They (Microsoft) had no clue how attached people had become to their beloved start button and the comfortingly familiar desktop.
“Hey, look! Here’s a cool new touch feature to play with!” Would have gone over so very much better than the “Hey look! We took away everything you like and replaced it with a cool new (mandatory) feature most of you can’t use!” we all received.
Initially, Microsoft stood firm, claiming the start button was dead forever and renewing their declaration that the touch-based tile interface was here to stay, but as the majority of their customers continued over time to refuse to buy Windows 8 and more people clamored for continued support of XP; Microsoft was left with very few choices.
So they did what they do best, follow the money. Windows XP, Microsoft’s most successful and innovative product was summarily cut down and burnt at the stake. A marketing blitz decrying every fault they could find or manufacture about Windows XP hit the world stage, complete with security dire warnings of horrible consequences for anyone who continued to use XP. What they had once touted (and the world at large confirmed) as the world’s most effective operating system was newly declared to be feckless and full of security holes.
Microsoft would soon eat those words as revenues plummeted and hardware manufacturers started exploring offering customers Linux duel-boot options for desktop computers and Chrome or android as options for laptops. As their bottom line took its biggest hit ever and adoption of Windows 8 stood below 10 percent several years after its release.

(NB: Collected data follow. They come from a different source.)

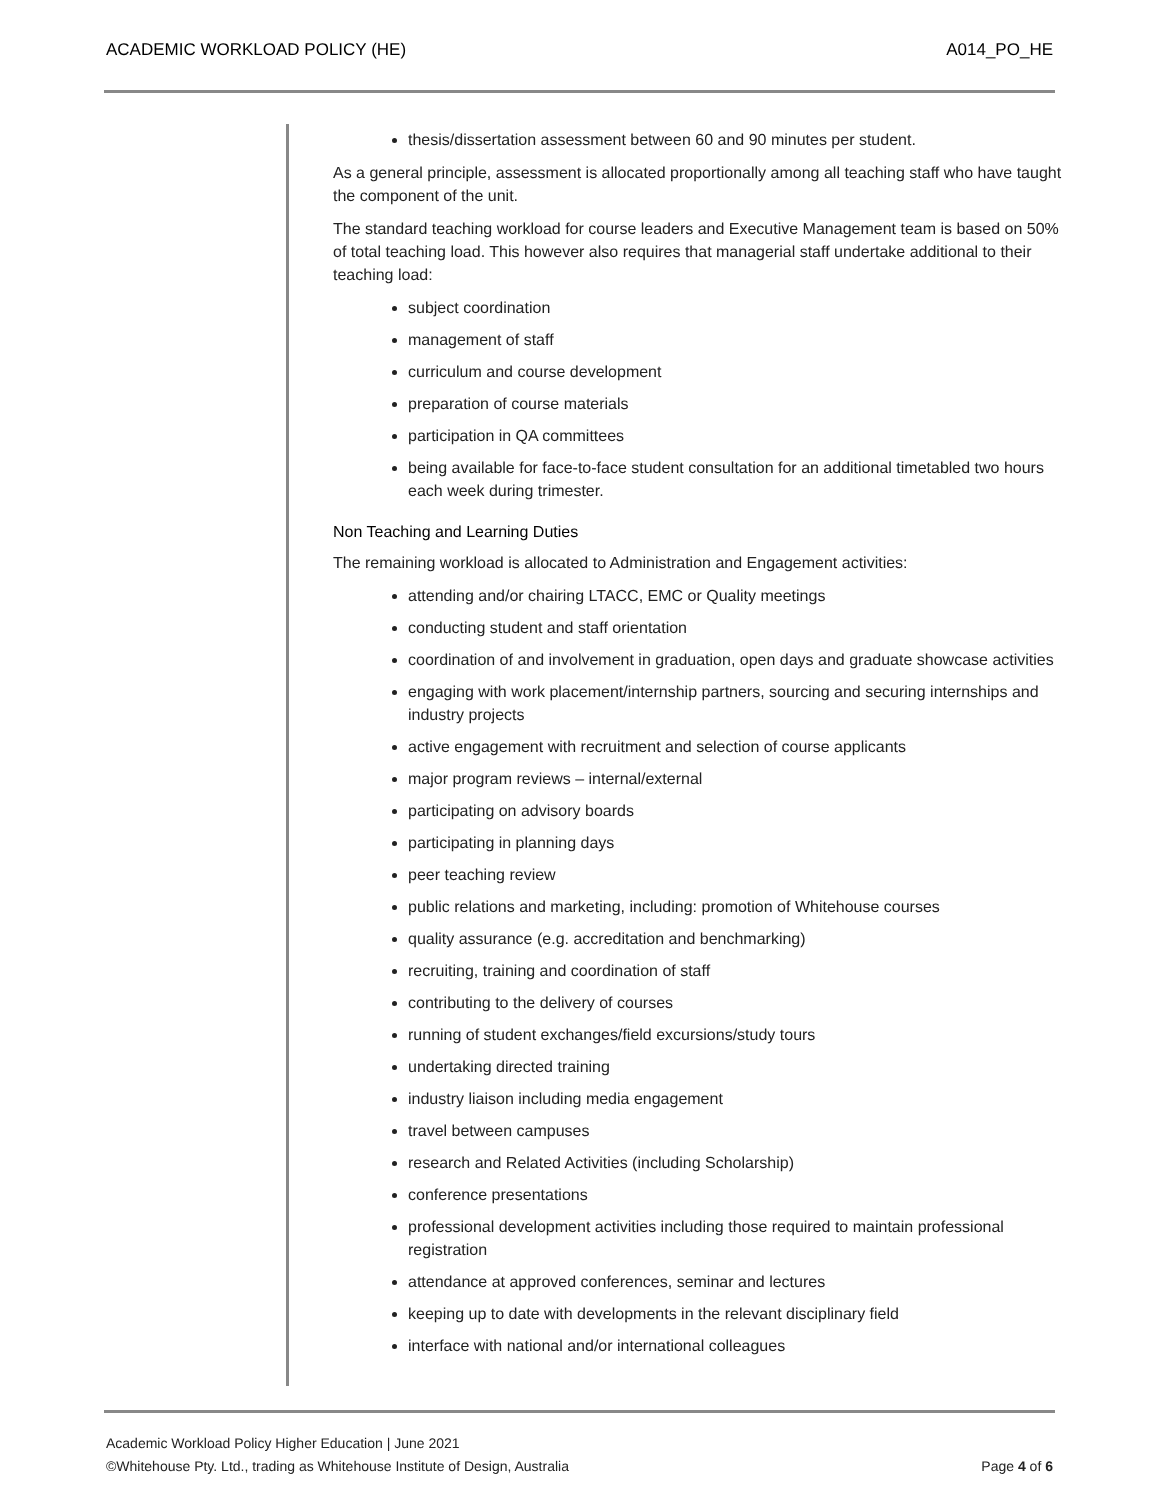ACADEMIC WORKLOAD POLICY (HE) A014_PO_HE
thesis/dissertation assessment between 60 and 90 minutes per student.
As a general principle, assessment is allocated proportionally among all teaching staff who have taught the component of the unit.
The standard teaching workload for course leaders and Executive Management team is based on 50% of total teaching load. This however also requires that managerial staff undertake additional to their teaching load:
subject coordination
management of staff
curriculum and course development
preparation of course materials
participation in QA committees
being available for face-to-face student consultation for an additional timetabled two hours each week during trimester.
Non Teaching and Learning Duties
The remaining workload is allocated to Administration and Engagement activities:
attending and/or chairing LTACC, EMC or Quality meetings
conducting student and staff orientation
coordination of and involvement in graduation, open days and graduate showcase activities
engaging with work placement/internship partners, sourcing and securing internships and industry projects
active engagement with recruitment and selection of course applicants
major program reviews – internal/external
participating on advisory boards
participating in planning days
peer teaching review
public relations and marketing, including: promotion of Whitehouse courses
quality assurance (e.g. accreditation and benchmarking)
recruiting, training and coordination of staff
contributing to the delivery of courses
running of student exchanges/field excursions/study tours
undertaking directed training
industry liaison including media engagement
travel between campuses
research and Related Activities (including Scholarship)
conference presentations
professional development activities including those required to maintain professional registration
attendance at approved conferences, seminar and lectures
keeping up to date with developments in the relevant disciplinary field
interface with national and/or international colleagues
Academic Workload Policy Higher Education | June 2021
©Whitehouse Pty. Ltd., trading as Whitehouse Institute of Design, Australia Page 4 of 6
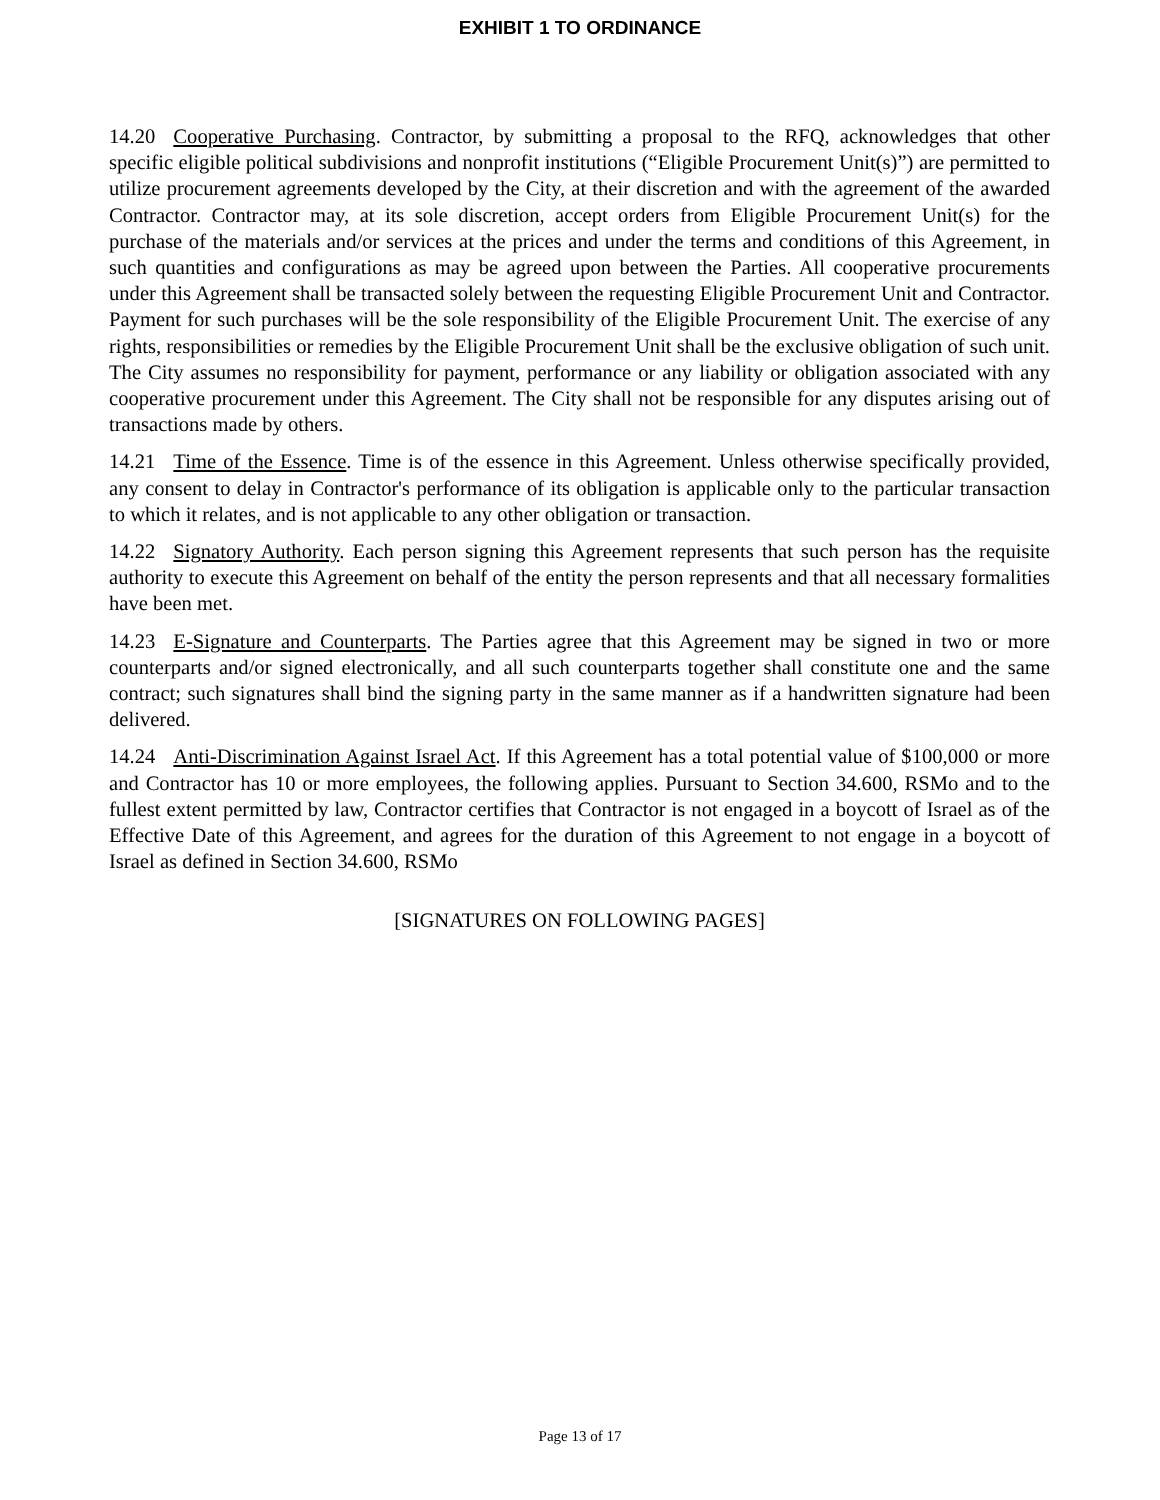EXHIBIT 1 TO ORDINANCE
14.20 Cooperative Purchasing. Contractor, by submitting a proposal to the RFQ, acknowledges that other specific eligible political subdivisions and nonprofit institutions (“Eligible Procurement Unit(s)”) are permitted to utilize procurement agreements developed by the City, at their discretion and with the agreement of the awarded Contractor. Contractor may, at its sole discretion, accept orders from Eligible Procurement Unit(s) for the purchase of the materials and/or services at the prices and under the terms and conditions of this Agreement, in such quantities and configurations as may be agreed upon between the Parties. All cooperative procurements under this Agreement shall be transacted solely between the requesting Eligible Procurement Unit and Contractor. Payment for such purchases will be the sole responsibility of the Eligible Procurement Unit. The exercise of any rights, responsibilities or remedies by the Eligible Procurement Unit shall be the exclusive obligation of such unit. The City assumes no responsibility for payment, performance or any liability or obligation associated with any cooperative procurement under this Agreement. The City shall not be responsible for any disputes arising out of transactions made by others.
14.21 Time of the Essence. Time is of the essence in this Agreement. Unless otherwise specifically provided, any consent to delay in Contractor's performance of its obligation is applicable only to the particular transaction to which it relates, and is not applicable to any other obligation or transaction.
14.22 Signatory Authority. Each person signing this Agreement represents that such person has the requisite authority to execute this Agreement on behalf of the entity the person represents and that all necessary formalities have been met.
14.23 E-Signature and Counterparts. The Parties agree that this Agreement may be signed in two or more counterparts and/or signed electronically, and all such counterparts together shall constitute one and the same contract; such signatures shall bind the signing party in the same manner as if a handwritten signature had been delivered.
14.24 Anti-Discrimination Against Israel Act. If this Agreement has a total potential value of $100,000 or more and Contractor has 10 or more employees, the following applies. Pursuant to Section 34.600, RSMo and to the fullest extent permitted by law, Contractor certifies that Contractor is not engaged in a boycott of Israel as of the Effective Date of this Agreement, and agrees for the duration of this Agreement to not engage in a boycott of Israel as defined in Section 34.600, RSMo
[SIGNATURES ON FOLLOWING PAGES]
Page 13 of 17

Their resolve began to crumble…
The start button came back, then the desktop was more readily available, and finally the option to avoid the tile interface entirely. Step by agonizing step, Microsoft swallowed each bit of bitter crow on its painful journey back towards giving their loyal customers what they wanted all along: Something they could use.
If Microsoft had presented the tile screen and the start button as an option, home and tablet users would have been able to enjoy its new and unique qualities while business users could have ignored it and stayed with a productive and useful interface. I suspect that is exactly where Windows 8 will end up when all is said and done, with classic options that reinstate the non-touch effectiveness of Windows 7 while keeping the under-the-hood improvements made within Windows 8. There’s a lot to like about what has been done within the heart of Windows 8, but all of that has been completely overshadowed by their touch-only approach and heavy-handed tactics.
Where does Microsoft go from here? Have they learned their lesson, or will they continue to ignore the will of their customers and shove us all over yet another cliff with the next shiny bauble they dangle in front of us? Will there be a hidden trap-door under that one too?
One can only wait and see, and hope; perhaps to dream…
Of a better day and a better Microsoft.
Or a more worthy competitor?
As always; this is just my view from the cheap seats.